You need to use the PDDL syntax starting from the following:
(define (domain candles)
(:requirements :strips :equality)
(:predicates (candle ?c) (lit ?c) (trio ?t) (intrio ?t ?c))
…//fill in the description here//
)
Note 1: the “equality” requirement in the code above allows you to check whether two objects
are different, which will be useful for checks in your action schemas. For example, it allows the
following type of check: (not (= ?c1 ?c2)), which will return True if the variables ?c1
and ?c2 refer to different objects.2
Note 2: The (intrio ?t ?c) relation can be used to check whether a Candle is in a particular
Trio of candles or not. For example, if Trio3 contains {Candle2, Candle3, Candle4} then a
precondition in an action that checks (intrio Trio3 Candle3) will return True. Likewise,
the same code could be used elsewhere in part (b) of this question to assign Candle3 to Trio3.
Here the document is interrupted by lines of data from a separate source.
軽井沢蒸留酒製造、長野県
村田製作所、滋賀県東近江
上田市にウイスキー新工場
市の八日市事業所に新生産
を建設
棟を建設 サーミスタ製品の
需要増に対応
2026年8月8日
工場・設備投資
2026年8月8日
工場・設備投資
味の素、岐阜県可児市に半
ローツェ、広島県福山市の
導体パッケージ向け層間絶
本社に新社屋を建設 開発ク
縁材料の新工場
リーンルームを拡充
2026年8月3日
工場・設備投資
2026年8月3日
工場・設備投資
(b) Write a PDDL problem file candles_task.pddl that specifies the initial state and the goal
state.
Submit the two files candles_domain.pddl and candles_task.pddl.
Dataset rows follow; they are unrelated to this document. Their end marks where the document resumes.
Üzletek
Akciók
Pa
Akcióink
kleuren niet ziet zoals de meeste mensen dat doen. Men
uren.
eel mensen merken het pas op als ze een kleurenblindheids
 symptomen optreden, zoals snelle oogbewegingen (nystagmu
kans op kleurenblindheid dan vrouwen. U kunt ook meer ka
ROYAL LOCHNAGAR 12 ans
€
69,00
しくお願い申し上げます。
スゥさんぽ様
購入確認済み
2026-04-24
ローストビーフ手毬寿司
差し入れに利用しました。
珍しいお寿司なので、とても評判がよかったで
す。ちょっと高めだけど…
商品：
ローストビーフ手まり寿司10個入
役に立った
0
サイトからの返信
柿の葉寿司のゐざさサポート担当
You may use the PDDL Editor to test your code: http://editor.planning.domains/
2. You can read more about “Equality” in the PDDL wiki: https://planning.wiki/ref/pddl/requirements#equality
COMPSCI 367 Assignment 3 Page 6 of 6
Hint for Question 1(a): One way we might specify constraints for sentences like “Norgay played
Rock five times, Paper four times, and Scissors once” is to utilise the properties of prime
factorisation. Instead of the Domain for each game using letters—say, “R”=Rock, “P”=Paper and
“S”=Scissors—the domain could instead use a different prime number, pi, to stand in for each of the
options (p1=Rock, p2=Paper, p3=Scissors).
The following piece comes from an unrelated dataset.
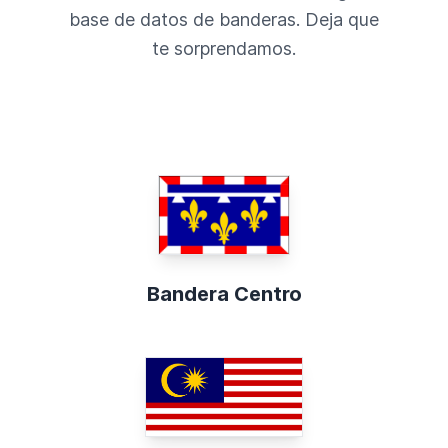
base de datos de banderas. Deja que
te sorprendamos.
Bandera Centro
So, for example, if we knew that for a series of games, G1, G2, G3, that a player used Rock twice and
Scissors only once, and we use prime numbers 2=Rock and 3=Scissors (so that the domain for each
outcome is {2,3}), then we can specify the constraint that: G1 * G2 * G3 = 2^2 * 3^1.
Also note that formulating the constraint this way means that a partial assignment of two-Scissors
(i.e., two-3s) to G1 and G2 in this case would be illegal, as the value of 2^2 * 3^1 (=12) cannot be
divided by 3^2 (=9). Thank goodness for prime numbers!